Tayyip Erdoğan’ın bugün yapmış olduğu “ben de bir çobanım” açıklaması akıllara son Osmanlı padişahı Vahdettin’in kimi kaynaklarda Rauf Bey’e (Orbay) söylediği iddia edilen sözleri akla getirdi.
Rauf Orbay’a ait bu anıyı Cemal Kutay Bilinmeyen Tarihimiz kitabında şöyle anlatır:
Fakat Vahdettin bu heyecan ve ümit ummanından nasipsizdi. Gözleri yarı kapalı, aynı şeyi tekrar ediyordu. Korku yüreğinde yer etmişti. – Tekrar ediyorum akıl için yol birdir. Vaziyet meydandadır. İsterlerse yarın Ankara’ya girerler.. dedi. Bu adamın endişelerini yenmenin ve ıslahın mümkün olmadığını bilmekle beraber kendimi tutamadım. – Müsaade buyurun, dedim. Misaki Milli ile tespit edildiği veçhile hilafet ve saltanat makamı ile memleketin kurtarılması mücadelesi yapılmaktadır. Eğer bizleri milletin mümessilleri addediyorsanız, milletin sizden istediği, Meclis kararı olmadan herhangi bir milletlerarası vesikayı imzalamamanızdır. Aksi takdirde istikbali çok karanlık görüyoruz. O kadar ki akıbetin ne olacağı şimdiden kestirilemez. Vahdettin bu sözlerin üzerine sinirlendiğini açıkça belli eden bir tavırla oturduğu yerden kalkıp bakışlarını üzerime dikti: – Rauf Bey … dedi. Bir millet var koyun sürüsü… Buna bir çoban lazım. O da benim. Bu ibret tablosu önünde gayri ihtiyari dudaklarımda hazin bir tebessümün dolaştığını hissettim. Bu adam bana bu sözleri Bahriye Nazırı olarak bulunduğum son İzzet Paşa kabinesini, Ahmet Rıza Bey’le beraber tazyik ettikleri zaman, tuttukları yolun, kabinenin istifası ile memleketi yeni bir krize sürüklemekten başka netice vermeyeceğini söylemek için Sadrazam İzzet Paşa ile beraber geldiğimiz zaman bir daha söylemişti. Demek ki Vahdettin’e göre millet koyun sürüsü idi, kendisi de sürünün çobanı.

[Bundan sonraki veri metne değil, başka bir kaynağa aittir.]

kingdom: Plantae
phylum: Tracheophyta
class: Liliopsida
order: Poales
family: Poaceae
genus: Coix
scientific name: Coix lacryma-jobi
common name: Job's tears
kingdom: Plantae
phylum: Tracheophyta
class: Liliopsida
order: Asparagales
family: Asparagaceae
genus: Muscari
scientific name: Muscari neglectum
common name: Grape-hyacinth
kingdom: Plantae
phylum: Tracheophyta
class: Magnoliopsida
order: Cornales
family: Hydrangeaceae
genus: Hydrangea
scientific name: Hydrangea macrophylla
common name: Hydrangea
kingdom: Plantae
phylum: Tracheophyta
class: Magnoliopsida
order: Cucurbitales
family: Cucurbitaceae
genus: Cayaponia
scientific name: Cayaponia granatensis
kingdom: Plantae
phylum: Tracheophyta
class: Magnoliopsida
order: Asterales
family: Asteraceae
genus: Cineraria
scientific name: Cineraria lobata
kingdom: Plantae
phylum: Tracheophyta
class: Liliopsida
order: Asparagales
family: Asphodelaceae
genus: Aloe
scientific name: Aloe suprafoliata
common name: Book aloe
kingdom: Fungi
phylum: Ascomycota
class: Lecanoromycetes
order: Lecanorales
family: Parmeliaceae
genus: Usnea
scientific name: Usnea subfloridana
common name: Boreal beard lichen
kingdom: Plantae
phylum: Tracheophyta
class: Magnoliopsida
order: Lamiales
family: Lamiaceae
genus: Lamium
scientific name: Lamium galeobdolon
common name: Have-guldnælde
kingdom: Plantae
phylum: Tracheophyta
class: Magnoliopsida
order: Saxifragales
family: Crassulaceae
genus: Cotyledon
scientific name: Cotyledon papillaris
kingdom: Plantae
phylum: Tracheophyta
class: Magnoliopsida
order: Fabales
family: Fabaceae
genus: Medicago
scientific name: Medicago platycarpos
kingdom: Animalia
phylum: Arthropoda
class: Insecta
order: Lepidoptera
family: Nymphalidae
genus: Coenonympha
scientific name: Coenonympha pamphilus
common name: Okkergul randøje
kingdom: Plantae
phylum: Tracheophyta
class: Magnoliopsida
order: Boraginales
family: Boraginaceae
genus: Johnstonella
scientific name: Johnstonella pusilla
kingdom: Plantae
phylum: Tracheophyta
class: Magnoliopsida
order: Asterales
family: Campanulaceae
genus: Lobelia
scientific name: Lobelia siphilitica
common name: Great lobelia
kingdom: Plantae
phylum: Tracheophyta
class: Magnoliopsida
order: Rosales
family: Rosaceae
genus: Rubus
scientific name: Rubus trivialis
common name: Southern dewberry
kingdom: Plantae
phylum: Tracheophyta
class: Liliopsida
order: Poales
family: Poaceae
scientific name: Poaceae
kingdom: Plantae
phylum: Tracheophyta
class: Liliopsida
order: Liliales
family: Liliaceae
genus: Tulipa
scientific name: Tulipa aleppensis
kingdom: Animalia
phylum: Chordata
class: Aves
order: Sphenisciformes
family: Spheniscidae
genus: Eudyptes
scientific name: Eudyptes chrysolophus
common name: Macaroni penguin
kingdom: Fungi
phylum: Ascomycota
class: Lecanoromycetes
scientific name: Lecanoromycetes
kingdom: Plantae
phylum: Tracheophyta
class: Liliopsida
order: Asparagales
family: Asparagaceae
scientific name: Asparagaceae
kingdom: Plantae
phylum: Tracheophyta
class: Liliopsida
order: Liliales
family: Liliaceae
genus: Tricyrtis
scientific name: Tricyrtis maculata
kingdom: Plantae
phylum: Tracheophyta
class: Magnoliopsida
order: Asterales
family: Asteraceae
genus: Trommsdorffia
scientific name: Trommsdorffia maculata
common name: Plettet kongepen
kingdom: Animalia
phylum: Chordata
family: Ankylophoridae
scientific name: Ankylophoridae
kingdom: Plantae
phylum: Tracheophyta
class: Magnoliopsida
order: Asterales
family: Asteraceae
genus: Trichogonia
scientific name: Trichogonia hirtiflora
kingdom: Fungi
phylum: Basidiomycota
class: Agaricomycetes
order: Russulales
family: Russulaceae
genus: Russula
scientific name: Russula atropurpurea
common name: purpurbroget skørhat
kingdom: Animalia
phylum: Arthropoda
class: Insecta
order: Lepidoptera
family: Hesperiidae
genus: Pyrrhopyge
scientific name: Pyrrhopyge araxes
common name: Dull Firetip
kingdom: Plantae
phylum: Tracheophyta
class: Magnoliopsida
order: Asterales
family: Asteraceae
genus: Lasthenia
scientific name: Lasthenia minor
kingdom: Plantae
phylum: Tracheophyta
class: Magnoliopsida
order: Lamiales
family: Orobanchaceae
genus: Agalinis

Turgut Özakman ise Vahdettin, Mustafa Kemal ve Milli Mücadele kitabında bu diyaloğu şöyle anlatıyor:
Vahdettin: Bu adamlar (İngilizler) her şeye cüret edebilirler! Meclis’teki sözlerinize ve hareketlerinize dikkat ediniz!
Vehbi (Çelik): Efendimiz, onların kudreti milleti yıldıramayacaktır. Millet azimlidir, kararlıdır. Hakkın yardımıyla haklarından gelecektir. milletiniz memleketi de, sizi de kurtaracaktır. müsterih olunuz, padişahım.
Vahdettin: Hoca! Hoca! Dikkatli olun! Bu adamlar, her istediklerini yaparlar!
Mecdi (Tolun): Padişahım, bu kâfirlerin kudreti zahiridir, şu gemilerin top menzili dışına çıkamaz. Senin milletinin yüreği, onların demirinden metindir. Millet, istiklali uğruna giriştiği mücadeleden muhakkak muzaffer çıkacaktır. endişe buyurmayınız.
Vahdettin: Hoca, vaziyet meydanda! Hadiseler ortada! Bu adamlar isterlerse yarın Ankara’ya giderler!
Rauf (Orbay): Efendimiz, biz huzurunuzda milleti temsilen bulunuyoruz. Millet, haysiyet ve istiklale aykırı bir kaydı kabul etmemeye kesin kararlıdır. Eğer milletlin hislerine tercüman olduğumuza kani iseniz, arz ediyoruz ki milletin sizden ricası, haysiyet ve istiklale aykırı bir antlaşmaya ve sözleşmeye imza koymamanızdır. Aksi takdirde istikbali çok karanlık görüyoruz.
Vahdettin: Rauf Bey, millet koyun sürüsü! Bu sürüye bir çoban lazım! İşte o da benim!